» REQUIRED ACTION:
If a line in the records contains the string "letter", show that line.

» Data records:
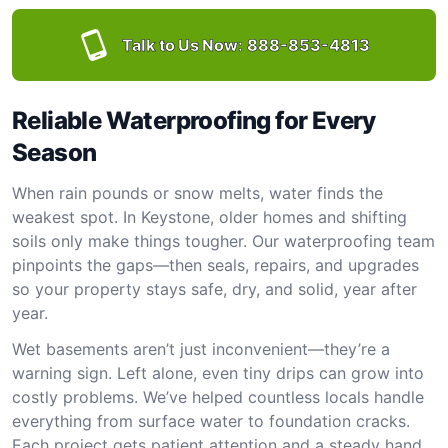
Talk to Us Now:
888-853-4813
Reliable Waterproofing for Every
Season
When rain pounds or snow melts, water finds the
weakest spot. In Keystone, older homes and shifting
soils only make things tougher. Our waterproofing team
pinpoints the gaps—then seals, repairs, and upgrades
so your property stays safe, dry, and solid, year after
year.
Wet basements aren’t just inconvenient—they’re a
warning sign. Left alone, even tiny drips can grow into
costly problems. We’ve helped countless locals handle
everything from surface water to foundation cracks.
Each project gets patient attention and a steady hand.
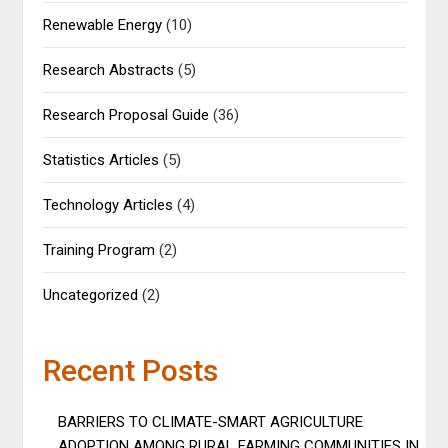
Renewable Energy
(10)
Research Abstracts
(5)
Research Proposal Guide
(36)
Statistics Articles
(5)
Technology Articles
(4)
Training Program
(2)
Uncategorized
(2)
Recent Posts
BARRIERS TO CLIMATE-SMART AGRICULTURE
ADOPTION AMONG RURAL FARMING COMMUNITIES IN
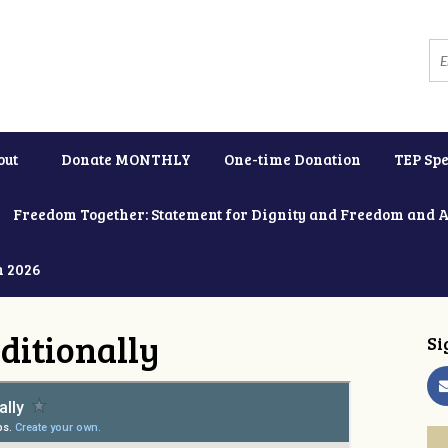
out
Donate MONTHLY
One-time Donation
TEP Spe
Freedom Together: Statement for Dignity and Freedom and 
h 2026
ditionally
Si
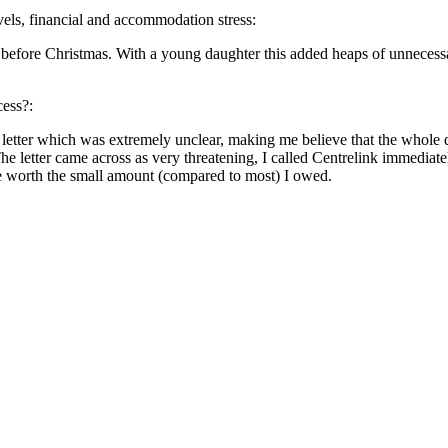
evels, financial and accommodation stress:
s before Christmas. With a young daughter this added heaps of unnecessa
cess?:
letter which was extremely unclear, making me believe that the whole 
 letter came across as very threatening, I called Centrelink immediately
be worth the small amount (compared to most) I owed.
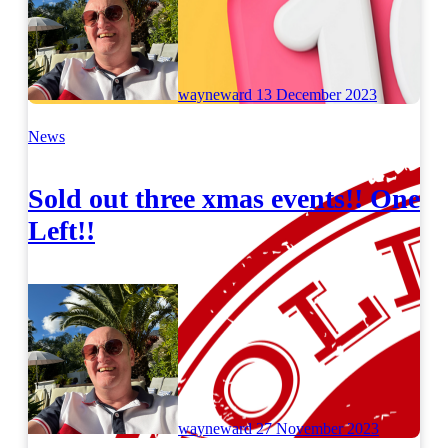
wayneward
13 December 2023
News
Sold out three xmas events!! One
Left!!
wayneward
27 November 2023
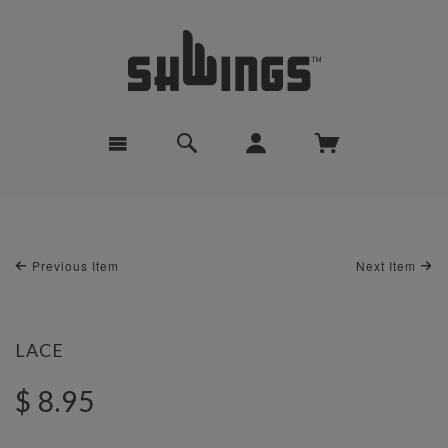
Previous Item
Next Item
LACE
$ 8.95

» ANSWER TO THE EXERCISE:
letter which was extremely unclear, making me believe that the whole 
 letter came across as very threatening, I called Centrelink immediately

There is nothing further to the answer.